$$f(x)= \sum \limits _{n=1}^\infty \frac{(-1)^{n}}{\sqrt{n}} e^{\frac{x}{n}} $$
(i) Show that for each $r > 0$, the series converges uniformly on $[−r,r]$
(ii) Is $f$ is differentiable on $\mathbb{R}$? Justify your answer.
This is what I have done so far.
ANSWER:
(i) Let $\ f_n(x)= \frac{(-1)^{n}}{\sqrt{n}} e^{\frac{x}{n}}. $ Then $f= \sum \limits _{n=1}^\infty f_n .$ Since $\frac{(-1)^{n}}{\sqrt{n}}$ converges by the alternating series test $\sum \limits _{n=1}^\infty f_n(0)$ converges.
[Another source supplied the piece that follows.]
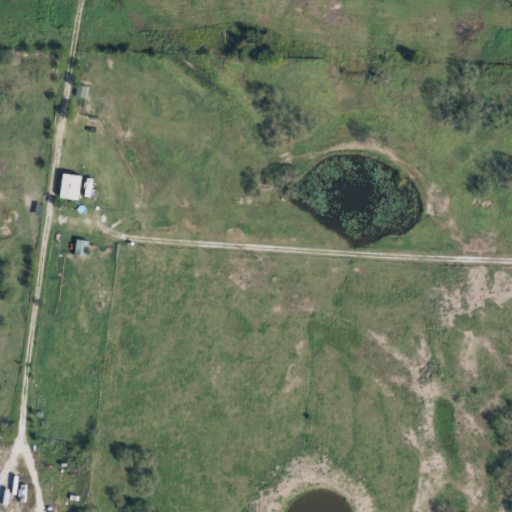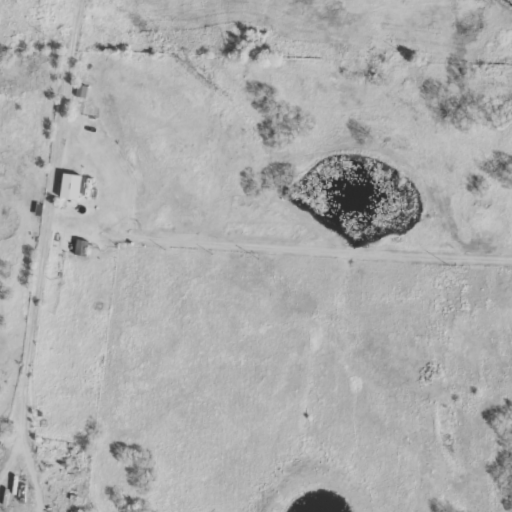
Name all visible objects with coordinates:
building: (69, 188)
building: (81, 250)
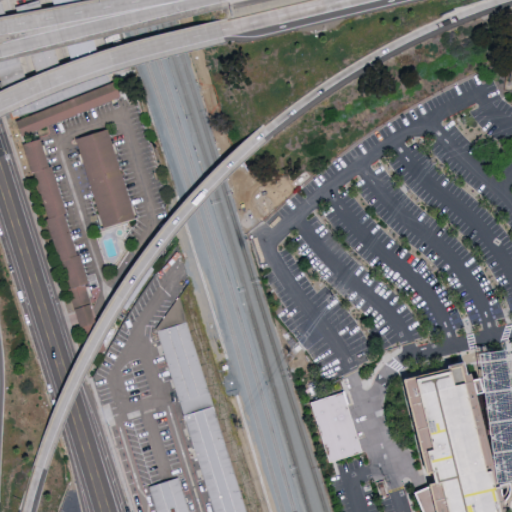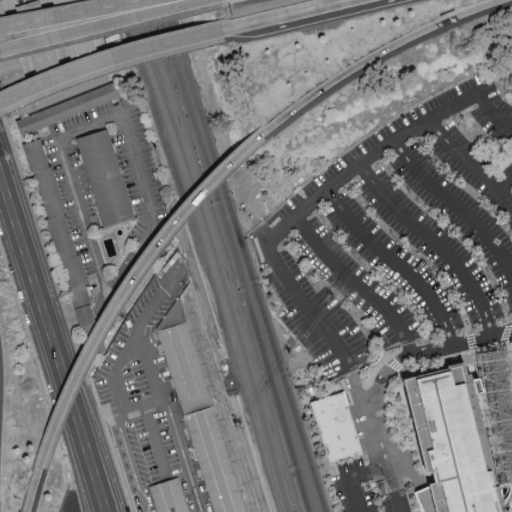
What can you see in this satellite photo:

Applying Weierstrass M-test to $f'_n$, we have $||f'_n = \frac{(-1)^{n}}{{n}\sqrt{n}} e^{\frac{x}{n}}||\le \frac{1}{{n}\sqrt{n}} $ Therefore $f'_n$ converges uniformly on $[-r,r]$.
Therefore $f= \sum \limits _{n=1}^\infty f_n $ converges uniformly on $[-r,r]$
(ii) By the above $f(x)$ is differentiable.